É possível viciarmos em certos relacionamentos?

Certa vez vi na televisão uma definição sobre “vício” que me fez pensar e posteriormente concordar: vício é tudo aquilo do qual não conseguimos parar. Fica claro se esta definição for aplicada sobre o uso abusivo de substâncias psicotrópicas, drogas lícitas e ilícitas e jogos. Mas não seria plausível persarmos também que podemos nos viciar em certos tipos de relacionamentos, inclusive aquele que estabelecemos com a gente mesmo? Parece-me que sim.

A maioria das pessoas já deve concordar que todo o vício dá prazer, a despeito dos efeitos nocivos posteriores que ele acarreta. Mas durante o uso de qualquer substancia ou prática, o prazer é conquistado. Nos sentimos outra pessoa e usufruimos da intensidade desta experiência. Mas quando nos referimos a relacionamentos humanos, a situação é um pouco mais complexa.

Por meio do processo de socialização, começamos a construir sentidos sobre o mundo e sobre nós mesmos. Nossas ações ganham significado e a noção de quem somos enquanto pessoa começa a ganhar forma. Ninguém se define sozinho e nosso interlocutor, principalmente àqueles que desenvolvemos certo grau de confiança, assumem um papel importante nesta construção. Porém, ao longo de nossa trajetória, ficamos presos em alguns significados construídos nesses encontros sociais. Passamos a estabelecer relacionamentos com certos tipos de pessoas que irão desempenhar certos papéis. Uma pessoa, que se vê como submissa, passa a querer se relacionar com alguém mais autoritário, mais autônomo. Outra pessoa, cuja imagem que tem de si própria não é satisfatória, pode se vincular a pessoas que venham a enfatizar sua inferioridade. Sei que os exemplos são simples e banais e não daria para esgotar todas as possibilidades aqui. Mas o que eu quero dizer é que, numa relação específica, em especial àquela que provoca uma dose de sofrimento, muitas vezes não conseguimos nos desvencilhar. Queremos mudar, temos clareza que a pessoa nos faz sofrer (uma namorada, um amigo, etc), mas não conseguimos. Por que?
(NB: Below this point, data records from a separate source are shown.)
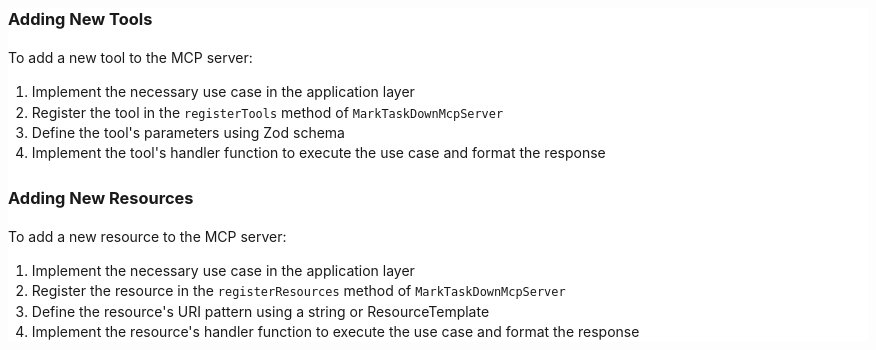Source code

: ### Adding New Tools

To add a new tool to the MCP server:

1. Implement the necessary use case in the application layer
2. Register the tool in the `registerTools` method of `MarkTaskDownMcpServer`
3. Define the tool's parameters using Zod schema
4. Implement the tool's handler function to execute the use case and format the response

### Adding New Resources

To add a new resource to the MCP server:

1. Implement the necessary use case in the application layer
2. Register the resource in the `registerResources` method of `MarkTaskDownMcpServer`
3. Define the resource's URI pattern using a string or ResourceTemplate
4. Implement the resource's handler function to execute the use case and format the response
Se todo vício traz em si a obtenção do prazer, onde há prazer nestes tipos de relacionamento? Freud já havia se ocupado disso ao tratar do masoquismo, mas não quero ir por essa via. Quero enfatizar que, em todo o relacionamento, há a obtenção de um benefício, por mais estranho que possa parecer. Voltando ao exemplo da pessoa submissa, ao se relacionar com alguém mais autoritário, ela se beneficia ao negligenciar a responsabilidade por sua própria vida. Chamamos esse fenomeno de “co-dependencia”, ou seja, a pessoa depende que seu parceiro seja do jeito que é para lhe poupar da árdua tarefa de rever suas crenças a respeito de si própria.

Mas e quanto às crenças que temos a nosso respeito? Em outras palavras, o que dizer sobre a forma com a qual nos tratamos? Isto também pode ser viciante. É comum encontrarmos pessoas que, mesmo que você fale de suas potencialidades, elas não conseguem vê-las e acabam até por discordar. Um elogio é sempre recebido com um “mas”. Os recursos da pessoa acabam sendo guardadas no quartinho de bagunça de sua vida e seus defeitos recebem destaque especial. Dois psicólogos australianos (David Epston e Michael White) trabalham com uma noção interessante. Eles dizem que as crenças problemáticas que temos a nosso respeito são “discursos dominantes”, ou seja, discursos que nos dominam e nos impedem de ver outras possibilidades já existentes em nós. Se somos viciados em certas formas de nos referirmos a nós mesmos, temos que mudar justamente estas formas discursivas. Incorporar outros repertórios neste discurso repetitivo acabaria por enfraquecer esta construção dominante.

Daí resulta, em grande parte, nossa dificuldade em mudarmos nossa visão de mundo. Para mudarmos, precisamos olhar a partir de outra perspectiva. Nem sempre é facil e demanda muito esforço. Um primeiro passo, penso eu, é reconhecermos os benefícios secundários que ganhamos ficando do jeito que estamos. O segundo passo é reconhecer se vale a pena manter estes mesmos benefícios.